▸ Tarea asignada 1
Responde a estas preguntas sobre el extracto:
(a) ¿En qué estrofa del Cántico espiritual se encuentran los versos citados?
(b) ¿Qué es propio del amor perfecto?
(c) ¿Qué es el mirar de Dios?
▸ Tarea asignada 2
Traduce al inglés esta oración del extracto: "Dios no nos ama porque somos buenos, sino que nos ama y con ese amor que pone en nosotros, nos hace buenos y amables."

Entonces, podemos decir que cuando San Juan de la Cruz describe la relación del alma con Dios, y la obra de Dios en el alma, está hablando –veladamente– de la Virgen.

En la estrofa 32 del Cántico espiritual[1], San Juan de la Cruz escribe:

Cuando tú me mirabas

su gracia en mí tus ojos imprimían:

por eso me adamabas,

y en eso merecían

los míos adorar lo que en ti vían.

Es propio del amor perfecto no atribuirse a sí mismo nada, sino todo al Amado. Y por eso, en esta canción, la Esposa (podemos pensar: la Virgen…) le atribuye todo a Dios y se lo devuelve todo junto, diciendo que la causa de que Dios se ha prendado de Ella no es algún merecimiento o valor, sino por haberla mirado con amor, haciéndola graciosa y agradable a Él. Y por esa gracia y valor que recibió al ser mirada, mereció su amor y capacidad para adorar agradablemente a su Amado, y hacer obras dignas de su gracia y amor.

Y entonces, después de este breve resumen de toda la estrofa, San Juan de la Cruz va explicando cada verso:

“Cuando tú me mirabas…”: el mirar de Dios es amar. En Dios, el amor no tiene la misma dinámica que nuestro amor. Nosotros amamos lo que es bueno. Algo es bueno, y por eso lo amamos: el bien presente en el otro es la causa de nuestro amor, y nuestro amor es efecto de ese bien. En cambio, Dios ama (mira) y al amar hace buenos los seres. Dios no nos ama porque somos buenos, sino que nos ama y con ese amor que pone en nosotros, nos hace buenos y amables. Dios pone en nosotros eso que nos hace dignos de ser amados; pero antes de ponerlo, nos ama. Es un amor gratuito, un amor de misericordia, y un amor creador. Así amó también a la Virgen Santísima: la amó, y al amarla la hizo santísima, inmaculada, y por tanto digna del amor más grande.

▸ Sección de datos
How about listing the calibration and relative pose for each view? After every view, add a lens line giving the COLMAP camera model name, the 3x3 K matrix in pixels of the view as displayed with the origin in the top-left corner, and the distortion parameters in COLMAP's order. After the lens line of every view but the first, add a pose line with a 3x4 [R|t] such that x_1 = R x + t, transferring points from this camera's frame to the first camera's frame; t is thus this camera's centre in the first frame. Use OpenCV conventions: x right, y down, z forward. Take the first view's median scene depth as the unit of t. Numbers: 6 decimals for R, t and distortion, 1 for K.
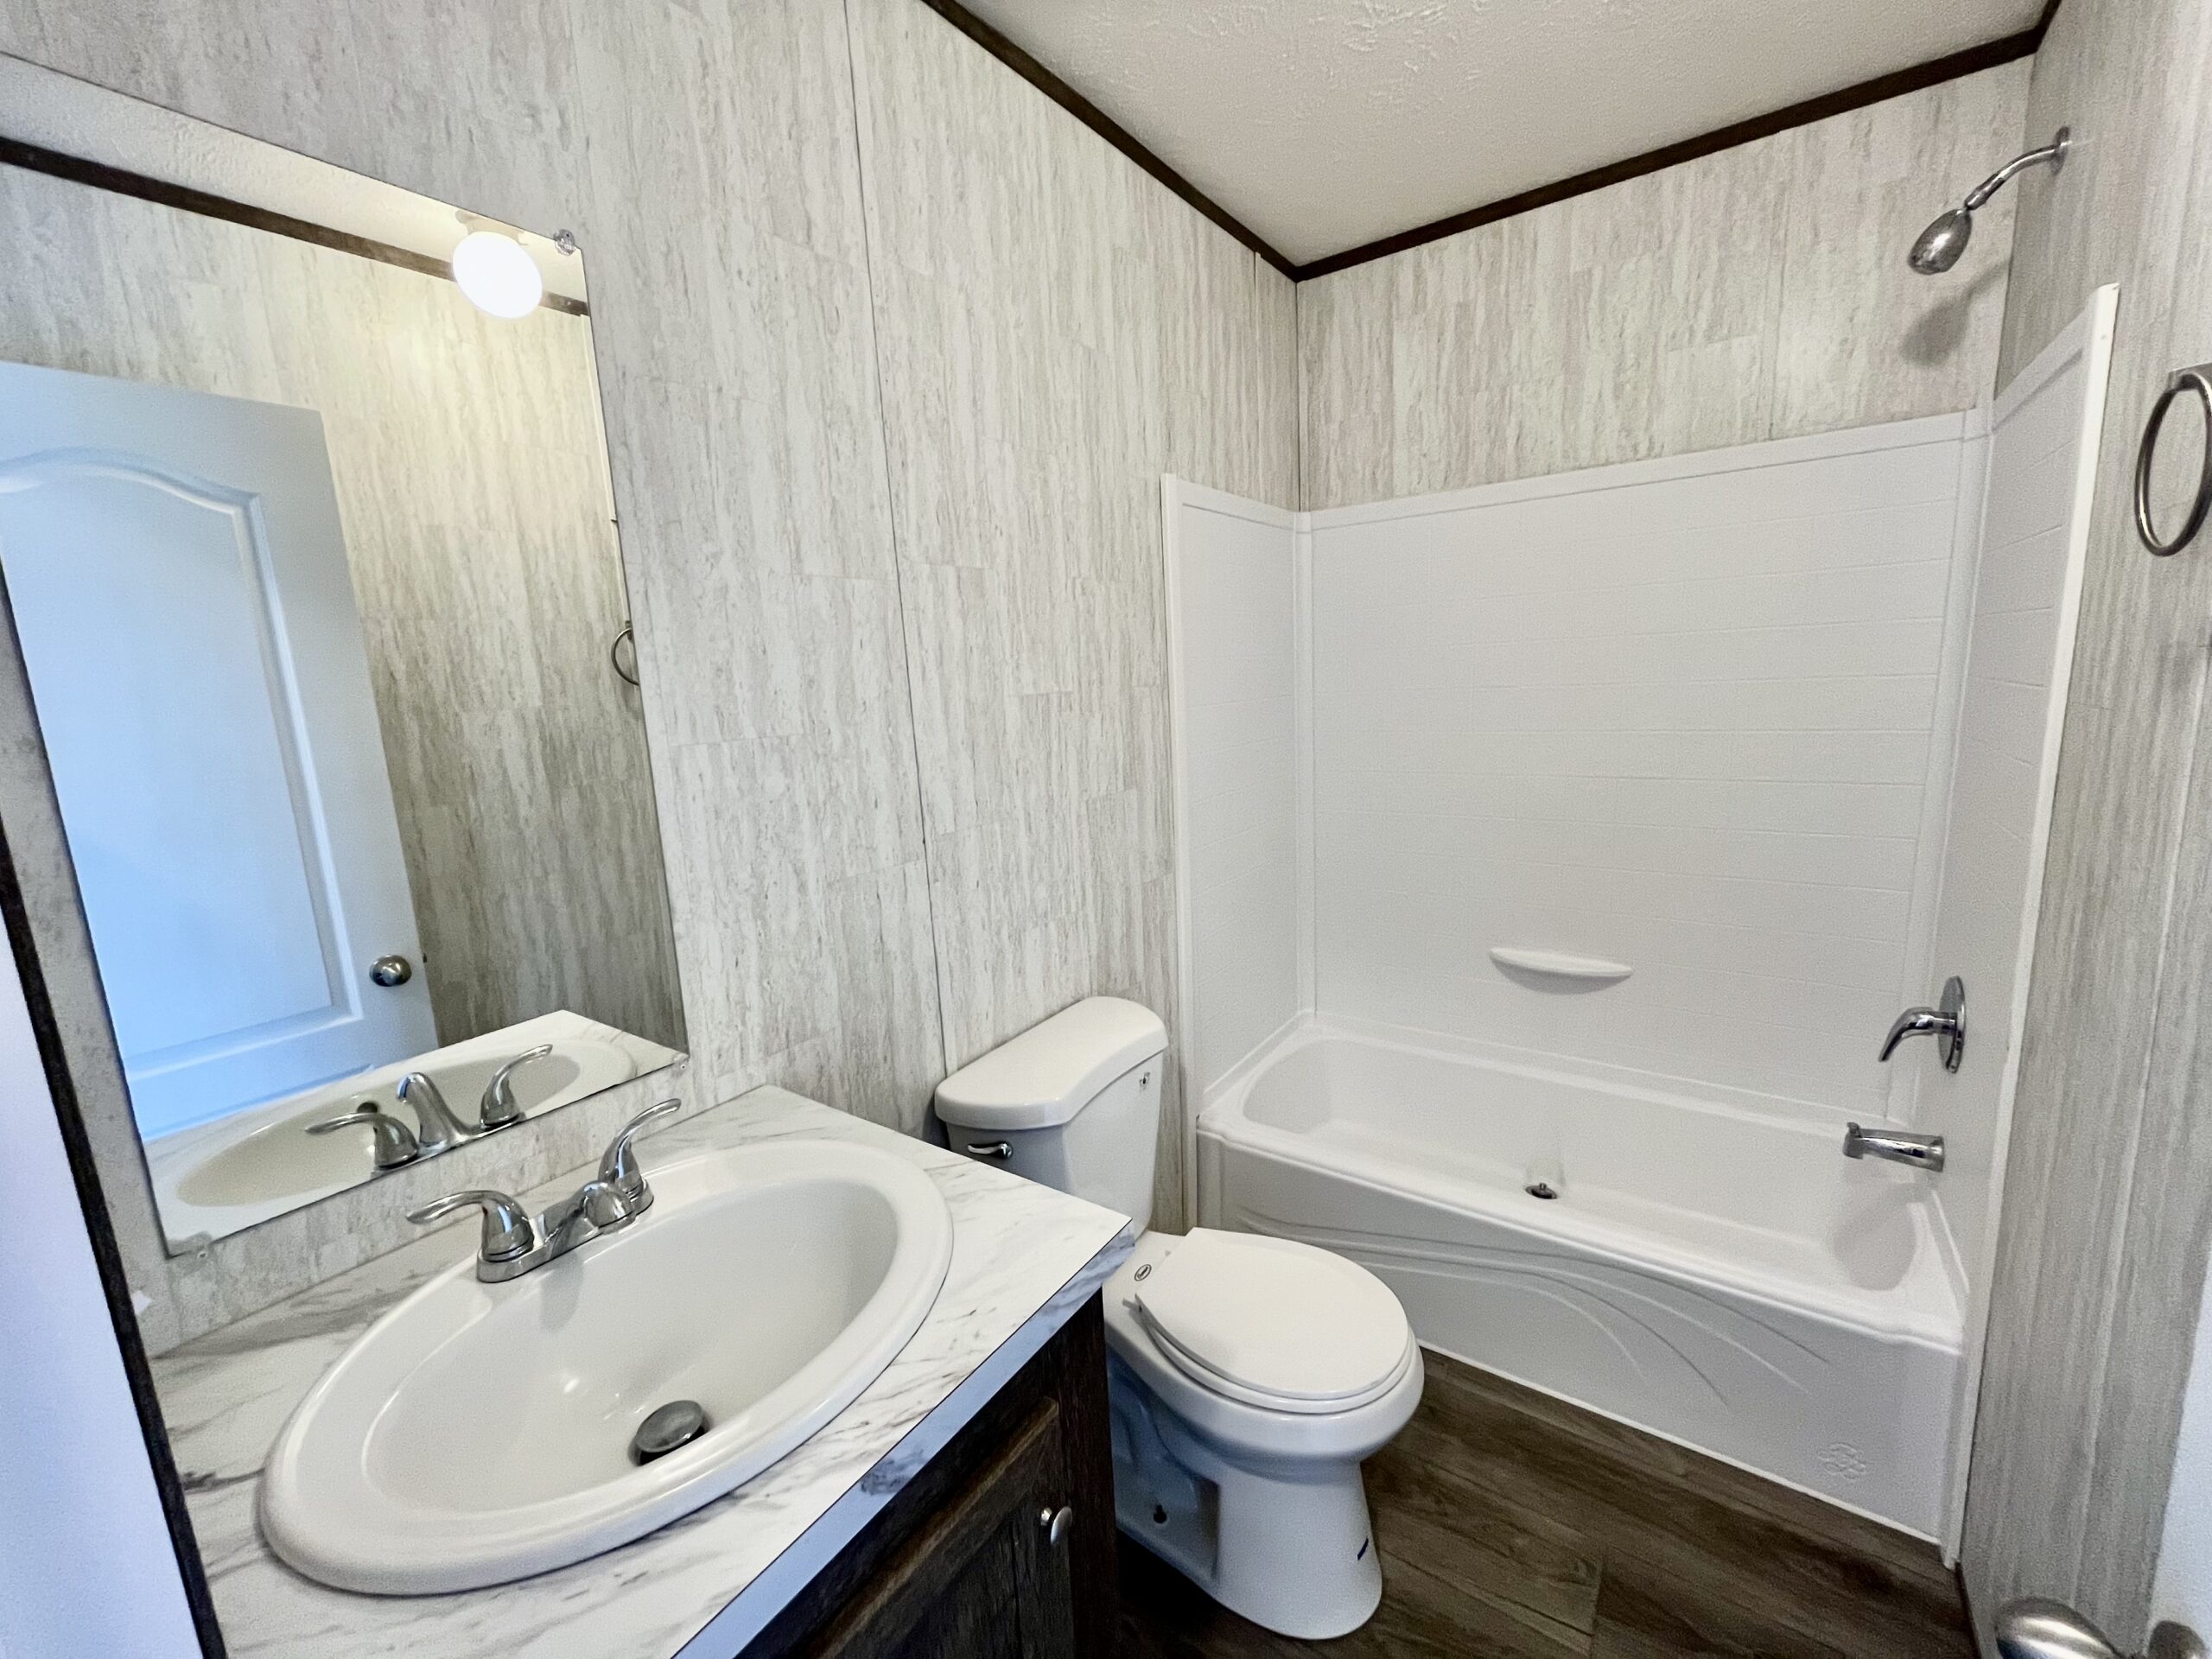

▸ Espacio de respuesta 1
(a) En la estrofa 32.
(b) No atribuirse a sí mismo nada, sino todo al Amado.
(c) El mirar de Dios es amar.

▸ Espacio de respuesta 2
God does not love us because we are good; rather, he loves us, and with that love that he places in us, he makes us good and lovable.